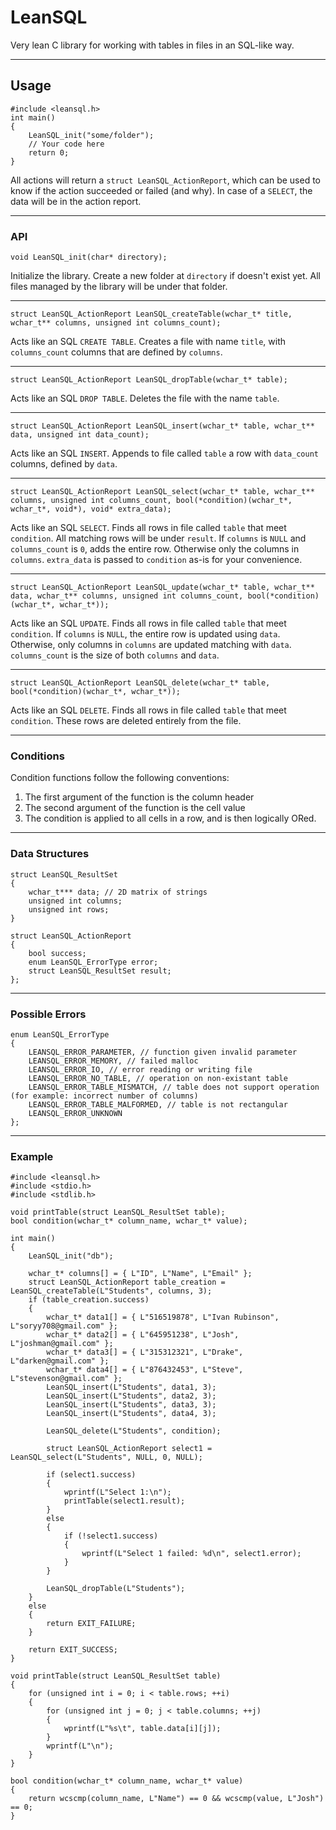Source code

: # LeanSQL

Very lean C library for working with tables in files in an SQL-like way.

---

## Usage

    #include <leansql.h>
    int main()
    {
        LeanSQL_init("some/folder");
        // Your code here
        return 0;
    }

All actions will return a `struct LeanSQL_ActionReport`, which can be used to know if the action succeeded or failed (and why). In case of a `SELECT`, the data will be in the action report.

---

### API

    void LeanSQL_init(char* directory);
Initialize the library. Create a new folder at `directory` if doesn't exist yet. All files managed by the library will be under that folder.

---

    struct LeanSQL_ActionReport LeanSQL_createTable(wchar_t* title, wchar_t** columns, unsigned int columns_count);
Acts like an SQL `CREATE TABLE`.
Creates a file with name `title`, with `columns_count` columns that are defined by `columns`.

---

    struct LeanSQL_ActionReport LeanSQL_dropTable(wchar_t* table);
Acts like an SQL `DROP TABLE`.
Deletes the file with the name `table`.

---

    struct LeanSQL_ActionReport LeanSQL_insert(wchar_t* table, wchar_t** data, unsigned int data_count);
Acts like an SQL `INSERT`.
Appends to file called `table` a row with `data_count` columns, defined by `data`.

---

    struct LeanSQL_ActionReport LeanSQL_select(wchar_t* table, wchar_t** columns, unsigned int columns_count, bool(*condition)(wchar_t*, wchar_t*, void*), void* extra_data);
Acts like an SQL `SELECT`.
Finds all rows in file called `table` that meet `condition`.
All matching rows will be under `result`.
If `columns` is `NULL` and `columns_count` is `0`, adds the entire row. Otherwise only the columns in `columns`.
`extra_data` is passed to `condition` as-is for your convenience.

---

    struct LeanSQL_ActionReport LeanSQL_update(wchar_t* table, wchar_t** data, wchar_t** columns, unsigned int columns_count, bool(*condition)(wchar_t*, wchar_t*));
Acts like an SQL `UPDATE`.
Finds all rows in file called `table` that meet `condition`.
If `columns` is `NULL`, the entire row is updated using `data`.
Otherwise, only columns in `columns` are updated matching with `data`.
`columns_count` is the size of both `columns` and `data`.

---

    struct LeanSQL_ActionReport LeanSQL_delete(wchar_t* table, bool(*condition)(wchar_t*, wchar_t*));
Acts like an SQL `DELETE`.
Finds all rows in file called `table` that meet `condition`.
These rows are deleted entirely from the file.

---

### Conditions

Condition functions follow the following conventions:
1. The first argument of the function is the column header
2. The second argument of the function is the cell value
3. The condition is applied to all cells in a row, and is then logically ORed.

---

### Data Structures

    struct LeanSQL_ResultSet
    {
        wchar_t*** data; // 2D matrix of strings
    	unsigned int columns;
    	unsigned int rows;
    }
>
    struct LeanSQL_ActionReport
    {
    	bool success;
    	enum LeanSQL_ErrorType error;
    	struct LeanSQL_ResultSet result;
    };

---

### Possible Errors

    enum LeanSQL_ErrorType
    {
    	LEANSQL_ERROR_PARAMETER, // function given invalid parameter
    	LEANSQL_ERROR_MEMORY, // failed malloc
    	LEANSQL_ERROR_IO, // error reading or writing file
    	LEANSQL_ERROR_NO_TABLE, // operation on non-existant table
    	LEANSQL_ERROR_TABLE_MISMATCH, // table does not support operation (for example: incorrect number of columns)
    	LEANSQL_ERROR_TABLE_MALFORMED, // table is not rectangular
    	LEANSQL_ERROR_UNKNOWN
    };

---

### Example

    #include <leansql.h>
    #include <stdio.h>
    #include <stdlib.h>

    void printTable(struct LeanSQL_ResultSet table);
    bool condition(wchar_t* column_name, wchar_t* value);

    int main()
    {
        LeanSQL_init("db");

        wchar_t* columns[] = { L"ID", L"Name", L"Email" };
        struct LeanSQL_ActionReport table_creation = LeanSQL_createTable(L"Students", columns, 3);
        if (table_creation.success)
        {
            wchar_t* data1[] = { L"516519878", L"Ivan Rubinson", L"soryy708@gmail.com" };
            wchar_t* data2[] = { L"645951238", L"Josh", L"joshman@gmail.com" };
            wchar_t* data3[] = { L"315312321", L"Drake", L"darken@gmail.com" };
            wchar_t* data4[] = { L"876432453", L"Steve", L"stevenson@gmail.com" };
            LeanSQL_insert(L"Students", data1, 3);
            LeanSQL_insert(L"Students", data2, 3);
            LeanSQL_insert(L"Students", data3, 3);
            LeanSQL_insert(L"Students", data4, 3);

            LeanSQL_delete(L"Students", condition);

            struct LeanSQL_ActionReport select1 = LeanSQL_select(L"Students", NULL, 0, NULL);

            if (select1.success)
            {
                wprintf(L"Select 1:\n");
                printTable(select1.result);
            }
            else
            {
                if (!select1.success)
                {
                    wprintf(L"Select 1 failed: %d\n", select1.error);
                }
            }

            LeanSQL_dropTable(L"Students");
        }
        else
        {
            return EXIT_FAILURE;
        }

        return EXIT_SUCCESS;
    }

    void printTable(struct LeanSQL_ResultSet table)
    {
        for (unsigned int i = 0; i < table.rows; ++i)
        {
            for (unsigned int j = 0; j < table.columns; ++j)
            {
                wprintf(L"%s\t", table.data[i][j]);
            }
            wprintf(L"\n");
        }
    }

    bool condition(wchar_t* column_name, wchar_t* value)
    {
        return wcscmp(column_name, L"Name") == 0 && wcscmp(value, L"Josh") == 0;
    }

* * * * * * *

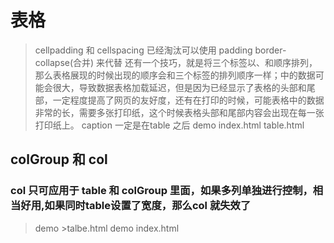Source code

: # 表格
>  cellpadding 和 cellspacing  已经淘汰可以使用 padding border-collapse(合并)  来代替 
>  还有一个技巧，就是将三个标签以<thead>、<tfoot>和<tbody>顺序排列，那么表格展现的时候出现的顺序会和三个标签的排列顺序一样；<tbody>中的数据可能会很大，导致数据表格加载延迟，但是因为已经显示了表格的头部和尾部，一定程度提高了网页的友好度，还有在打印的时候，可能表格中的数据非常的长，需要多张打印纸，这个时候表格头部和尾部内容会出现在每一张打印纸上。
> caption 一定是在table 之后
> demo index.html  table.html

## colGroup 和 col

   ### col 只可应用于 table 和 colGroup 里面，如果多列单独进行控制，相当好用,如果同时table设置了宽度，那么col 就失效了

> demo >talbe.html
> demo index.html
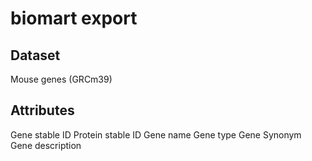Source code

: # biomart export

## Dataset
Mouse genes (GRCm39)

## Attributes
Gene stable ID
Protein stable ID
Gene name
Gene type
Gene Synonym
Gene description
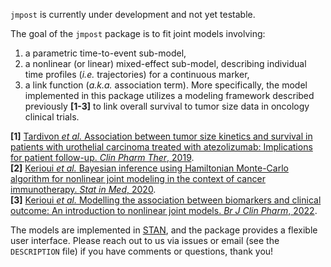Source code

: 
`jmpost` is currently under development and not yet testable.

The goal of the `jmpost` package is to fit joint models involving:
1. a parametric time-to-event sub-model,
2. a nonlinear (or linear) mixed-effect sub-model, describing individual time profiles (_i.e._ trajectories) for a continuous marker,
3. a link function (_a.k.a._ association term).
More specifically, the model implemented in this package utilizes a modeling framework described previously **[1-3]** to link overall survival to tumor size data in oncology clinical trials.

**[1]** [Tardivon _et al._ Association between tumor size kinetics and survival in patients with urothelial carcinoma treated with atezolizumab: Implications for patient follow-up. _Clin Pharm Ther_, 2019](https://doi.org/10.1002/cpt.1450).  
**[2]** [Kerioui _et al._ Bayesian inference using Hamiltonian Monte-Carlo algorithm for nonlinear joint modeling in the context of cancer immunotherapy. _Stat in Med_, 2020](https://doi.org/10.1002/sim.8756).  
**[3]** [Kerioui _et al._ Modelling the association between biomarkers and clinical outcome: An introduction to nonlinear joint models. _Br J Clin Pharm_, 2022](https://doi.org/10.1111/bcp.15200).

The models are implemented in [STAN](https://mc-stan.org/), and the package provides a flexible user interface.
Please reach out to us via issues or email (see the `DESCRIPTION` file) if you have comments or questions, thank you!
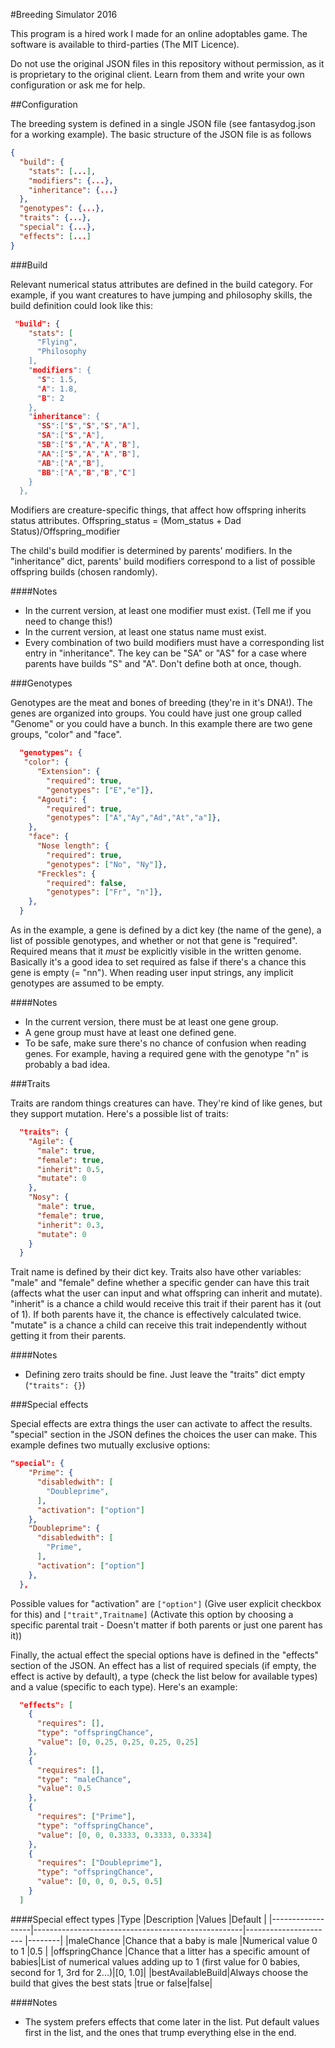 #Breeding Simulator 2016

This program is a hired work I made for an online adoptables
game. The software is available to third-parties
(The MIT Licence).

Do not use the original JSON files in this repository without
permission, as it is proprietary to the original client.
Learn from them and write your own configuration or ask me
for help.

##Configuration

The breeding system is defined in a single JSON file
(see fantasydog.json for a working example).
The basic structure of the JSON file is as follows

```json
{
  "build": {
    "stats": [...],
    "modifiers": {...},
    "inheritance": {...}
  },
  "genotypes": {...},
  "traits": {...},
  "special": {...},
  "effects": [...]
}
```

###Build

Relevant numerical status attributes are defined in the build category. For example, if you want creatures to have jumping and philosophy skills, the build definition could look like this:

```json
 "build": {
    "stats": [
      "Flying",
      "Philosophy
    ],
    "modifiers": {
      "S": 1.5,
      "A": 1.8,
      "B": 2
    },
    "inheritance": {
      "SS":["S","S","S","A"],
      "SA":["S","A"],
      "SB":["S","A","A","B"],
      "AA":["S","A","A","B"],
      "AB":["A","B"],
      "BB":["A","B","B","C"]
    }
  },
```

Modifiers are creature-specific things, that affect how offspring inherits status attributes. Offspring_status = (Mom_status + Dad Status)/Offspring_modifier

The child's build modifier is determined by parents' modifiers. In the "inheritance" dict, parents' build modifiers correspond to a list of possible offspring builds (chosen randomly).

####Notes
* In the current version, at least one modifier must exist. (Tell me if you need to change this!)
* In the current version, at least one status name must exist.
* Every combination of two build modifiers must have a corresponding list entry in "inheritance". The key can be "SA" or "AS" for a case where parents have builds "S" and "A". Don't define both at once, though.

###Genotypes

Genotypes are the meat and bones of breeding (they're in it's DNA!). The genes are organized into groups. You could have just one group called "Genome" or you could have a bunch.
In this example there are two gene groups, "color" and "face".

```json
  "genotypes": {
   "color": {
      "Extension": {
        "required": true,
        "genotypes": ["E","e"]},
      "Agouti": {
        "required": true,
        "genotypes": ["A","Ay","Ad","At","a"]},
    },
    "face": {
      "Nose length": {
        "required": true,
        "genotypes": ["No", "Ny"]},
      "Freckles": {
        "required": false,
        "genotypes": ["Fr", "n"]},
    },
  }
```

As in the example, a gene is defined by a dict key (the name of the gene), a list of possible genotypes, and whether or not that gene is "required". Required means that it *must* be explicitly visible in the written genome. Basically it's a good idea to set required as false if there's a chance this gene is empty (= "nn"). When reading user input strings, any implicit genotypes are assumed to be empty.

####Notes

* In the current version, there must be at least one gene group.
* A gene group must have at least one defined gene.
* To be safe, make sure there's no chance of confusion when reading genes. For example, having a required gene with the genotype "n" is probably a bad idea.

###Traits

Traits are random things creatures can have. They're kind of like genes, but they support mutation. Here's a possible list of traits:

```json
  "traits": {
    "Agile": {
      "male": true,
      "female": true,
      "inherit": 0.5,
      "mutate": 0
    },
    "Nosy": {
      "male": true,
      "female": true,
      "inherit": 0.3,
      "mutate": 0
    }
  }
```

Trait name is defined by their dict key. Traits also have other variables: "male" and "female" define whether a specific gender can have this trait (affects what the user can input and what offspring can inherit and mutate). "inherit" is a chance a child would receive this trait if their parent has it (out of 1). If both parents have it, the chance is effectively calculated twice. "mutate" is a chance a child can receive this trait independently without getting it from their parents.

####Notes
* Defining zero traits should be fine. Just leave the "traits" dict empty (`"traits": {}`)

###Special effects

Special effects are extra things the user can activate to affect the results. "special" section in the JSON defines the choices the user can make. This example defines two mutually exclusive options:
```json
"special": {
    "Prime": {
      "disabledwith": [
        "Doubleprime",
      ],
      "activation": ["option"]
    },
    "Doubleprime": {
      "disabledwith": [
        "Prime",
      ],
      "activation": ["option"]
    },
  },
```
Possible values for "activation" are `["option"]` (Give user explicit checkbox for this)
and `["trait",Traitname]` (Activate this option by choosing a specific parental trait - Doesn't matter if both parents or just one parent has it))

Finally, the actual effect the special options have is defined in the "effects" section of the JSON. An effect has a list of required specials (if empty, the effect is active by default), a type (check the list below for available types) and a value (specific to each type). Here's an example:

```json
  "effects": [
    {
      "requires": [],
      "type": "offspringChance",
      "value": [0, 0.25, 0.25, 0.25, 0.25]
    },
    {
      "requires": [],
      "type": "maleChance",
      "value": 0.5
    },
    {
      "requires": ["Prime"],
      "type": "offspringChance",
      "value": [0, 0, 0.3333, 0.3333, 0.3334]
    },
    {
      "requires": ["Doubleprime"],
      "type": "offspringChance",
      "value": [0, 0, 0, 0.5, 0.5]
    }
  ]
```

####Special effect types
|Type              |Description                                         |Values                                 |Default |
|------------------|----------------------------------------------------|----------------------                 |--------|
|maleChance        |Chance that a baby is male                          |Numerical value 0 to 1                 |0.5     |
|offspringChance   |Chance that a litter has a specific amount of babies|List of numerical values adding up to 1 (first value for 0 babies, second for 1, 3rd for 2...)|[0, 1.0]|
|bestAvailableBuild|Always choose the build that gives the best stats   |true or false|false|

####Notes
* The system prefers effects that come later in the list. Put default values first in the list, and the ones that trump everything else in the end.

* * * * * * *

▸ **Work instructions**
A single number is the answer: how many lines of the material above hold the word "models"?

▸ **Solution to the problem**
3